- REQUEST -
What is needed is an exact repeat of the lines from the line containing "# shared helpers" through the final line of the entries below, and nothing else.

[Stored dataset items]
'''
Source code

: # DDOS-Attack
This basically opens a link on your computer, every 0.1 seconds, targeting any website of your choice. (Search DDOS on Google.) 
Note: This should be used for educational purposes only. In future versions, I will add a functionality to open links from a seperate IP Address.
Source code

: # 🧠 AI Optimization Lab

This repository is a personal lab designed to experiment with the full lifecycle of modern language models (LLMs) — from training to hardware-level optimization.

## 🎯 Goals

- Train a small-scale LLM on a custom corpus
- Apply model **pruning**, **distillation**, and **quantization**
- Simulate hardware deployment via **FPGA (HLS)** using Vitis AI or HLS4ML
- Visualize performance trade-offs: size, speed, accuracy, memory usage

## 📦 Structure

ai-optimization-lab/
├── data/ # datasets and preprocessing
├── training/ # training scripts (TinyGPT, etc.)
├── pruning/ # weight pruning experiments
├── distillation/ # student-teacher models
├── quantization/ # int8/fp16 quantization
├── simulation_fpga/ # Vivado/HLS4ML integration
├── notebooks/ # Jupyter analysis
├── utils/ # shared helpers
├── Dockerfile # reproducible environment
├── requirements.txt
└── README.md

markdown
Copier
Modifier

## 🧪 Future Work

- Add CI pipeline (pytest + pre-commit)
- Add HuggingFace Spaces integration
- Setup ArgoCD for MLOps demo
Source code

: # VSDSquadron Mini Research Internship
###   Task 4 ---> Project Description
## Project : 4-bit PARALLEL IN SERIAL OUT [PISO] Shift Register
'''
- ANSWER BELOW -
├── utils/ # shared helpers
├── Dockerfile # reproducible environment
├── requirements.txt
└── README.md

markdown
Copier
Modifier

## 🧪 Future Work

- Add CI pipeline (pytest + pre-commit)
- Add HuggingFace Spaces integration
- Setup ArgoCD for MLOps demo
Source code

: # VSDSquadron Mini Research Internship
###   Task 4 ---> Project Description
## Project : 4-bit PARALLEL IN SERIAL OUT [PISO] Shift Register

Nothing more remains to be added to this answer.